> [Passage]
····················

On 8/13/21 6:25 AM, Tony van der Peet wrote:
> Hi Ilya et al
>
> I can do that, but it may take a few days to get to it. Thanks for the
> detailed analysis, I'll try to get my head around that too and contribute to
> a fix.
Thanks! I'm planning to make a series of stable releases in a couple
of weeks after the 2.16 release (which is on Monday). It would be great
to have a fix for this crash there. So, we have a bit of time, no rush.
In any case, if you have any questions feel free to ask.
BTW, here is the test for the tunnel push issue:
diff --git a/tests/tunnel-push-pop.at b/tests/tunnel-push-pop.at
index 48c5de9d1..2ba39cff5 100644
--- a/tests/tunnel-push-pop.at
+++ b/tests/tunnel-push-pop.at
@@ -595,6 +595,62 @@ OVS_WAIT_UNTIL([test `ovs-pcap p0.pcap | grep
50540000000a5054000000091235 | wc
OVS_VSWITCHD_STOP
AT_CLEANUP
+AT_SETUP([tunnel_push_pop - packet_out debug_slow])
+
+OVS_VSWITCHD_START(
+ [add-port br0 p0 dnl
+ -- set Interface p0 type=dummy ofport_request=1 dnl
+ other-config:hwaddr=aa:55:aa:55:00:00])
+AT_CHECK([ovs-appctl vlog/set dpif_netdev:dbg])
+AT_CHECK([ovs-vsctl add-br int-br -- set bridge int-br datapath_type=dummy])
+AT_CHECK([ovs-vsctl add-port int-br t2 dnl
+ -- set Interface t2 type=geneve options:remote_ip=1.1.2.92 dnl
+ options:key=123 ofport_request=2])
+
+dnl First setup dummy interface IP address, then add the route
+dnl so that tnl-port table can get valid IP address for the device.
+AT_CHECK([ovs-appctl netdev-dummy/ip4addr br0 1.1.2.88/24], [0], [OK
+])
+AT_CHECK([ovs-appctl ovs/route/add 1.1.2.92/24 br0], [0], [OK
+])
+AT_CHECK([ovs-ofctl add-flow br0 action=normal])
+
+dnl This ARP reply from p0 has two effects:
+dnl 1. The ARP cache will learn that 1.1.2.92 is at f8:bc:12:44:34:b6.
+dnl 2. The br0 mac learning will learn that f8:bc:12:44:34:b6 is on p0.

····················

Collected data
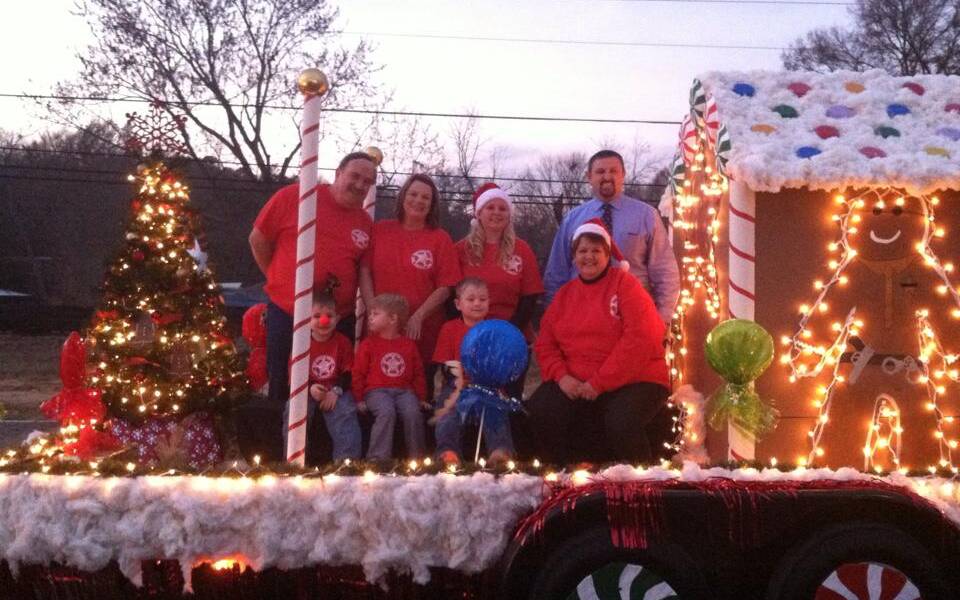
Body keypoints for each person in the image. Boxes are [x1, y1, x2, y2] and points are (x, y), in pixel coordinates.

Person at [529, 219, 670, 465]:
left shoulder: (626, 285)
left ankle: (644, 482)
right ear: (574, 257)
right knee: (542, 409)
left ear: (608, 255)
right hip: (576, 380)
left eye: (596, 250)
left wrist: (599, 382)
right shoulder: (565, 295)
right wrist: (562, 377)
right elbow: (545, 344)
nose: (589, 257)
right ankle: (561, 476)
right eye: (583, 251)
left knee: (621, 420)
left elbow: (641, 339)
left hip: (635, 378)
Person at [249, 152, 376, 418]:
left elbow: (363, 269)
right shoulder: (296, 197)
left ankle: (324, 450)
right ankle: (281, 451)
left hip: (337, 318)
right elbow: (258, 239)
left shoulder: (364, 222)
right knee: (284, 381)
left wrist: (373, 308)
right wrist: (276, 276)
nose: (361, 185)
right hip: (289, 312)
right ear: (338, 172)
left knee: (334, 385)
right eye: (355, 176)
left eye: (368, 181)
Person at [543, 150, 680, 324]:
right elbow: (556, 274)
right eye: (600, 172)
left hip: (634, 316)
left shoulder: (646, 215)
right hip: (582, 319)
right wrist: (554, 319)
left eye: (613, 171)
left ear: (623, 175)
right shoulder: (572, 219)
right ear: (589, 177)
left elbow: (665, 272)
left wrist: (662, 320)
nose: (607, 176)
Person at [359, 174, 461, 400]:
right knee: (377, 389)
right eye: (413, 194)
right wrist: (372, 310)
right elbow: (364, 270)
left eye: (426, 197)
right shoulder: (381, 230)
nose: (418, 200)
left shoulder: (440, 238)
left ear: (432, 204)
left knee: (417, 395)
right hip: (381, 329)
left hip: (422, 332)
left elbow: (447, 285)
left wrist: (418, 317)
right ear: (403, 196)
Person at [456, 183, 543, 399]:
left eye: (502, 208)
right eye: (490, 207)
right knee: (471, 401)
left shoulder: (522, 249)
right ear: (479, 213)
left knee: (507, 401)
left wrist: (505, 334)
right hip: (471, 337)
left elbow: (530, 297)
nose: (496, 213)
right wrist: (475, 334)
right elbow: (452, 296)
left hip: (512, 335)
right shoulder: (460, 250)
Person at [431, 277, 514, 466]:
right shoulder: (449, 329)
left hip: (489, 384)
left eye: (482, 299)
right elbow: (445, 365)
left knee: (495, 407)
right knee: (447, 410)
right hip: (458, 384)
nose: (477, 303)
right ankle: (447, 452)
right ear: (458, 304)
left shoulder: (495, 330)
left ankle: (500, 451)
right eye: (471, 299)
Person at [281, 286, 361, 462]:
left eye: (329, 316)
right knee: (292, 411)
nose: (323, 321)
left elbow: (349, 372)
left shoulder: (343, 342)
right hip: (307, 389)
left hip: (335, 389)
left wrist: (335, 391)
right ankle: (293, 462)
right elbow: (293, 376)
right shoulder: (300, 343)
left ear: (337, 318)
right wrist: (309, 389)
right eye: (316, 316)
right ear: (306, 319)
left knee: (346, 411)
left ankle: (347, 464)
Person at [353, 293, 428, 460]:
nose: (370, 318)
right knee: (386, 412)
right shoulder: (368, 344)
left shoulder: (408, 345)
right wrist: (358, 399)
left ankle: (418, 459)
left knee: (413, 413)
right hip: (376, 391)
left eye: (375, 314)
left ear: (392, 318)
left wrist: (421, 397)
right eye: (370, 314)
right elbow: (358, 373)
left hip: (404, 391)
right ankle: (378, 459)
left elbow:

····················

> [Requirement A]
Answer these questions about the message:
(i) Which release is scheduled for Monday?
(ii) What name does the new AT_SETUP line give the test?
(iii) What remote_ip is set for interface t2?
> [Requirement B] Reproduce the part of the message that opens with the words containing "On 8/13/21 6:25" and closes with "time, no rush.".

> [Exercise result A]
(i) The 2.16 release.
(ii) tunnel_push_pop - packet_out debug_slow
(iii) 1.1.2.92

> [Exercise result B]
On 8/13/21 6:25 AM, Tony van der Peet wrote:
> Hi Ilya et al
>
> I can do that, but it may take a few days to get to it. Thanks for the
> detailed analysis, I'll try to get my head around that too and contribute to
> a fix.
Thanks! I'm planning to make a series of stable releases in a couple
of weeks after the 2.16 release (which is on Monday). It would be great
to have a fix for this crash there. So, we have a bit of time, no rush.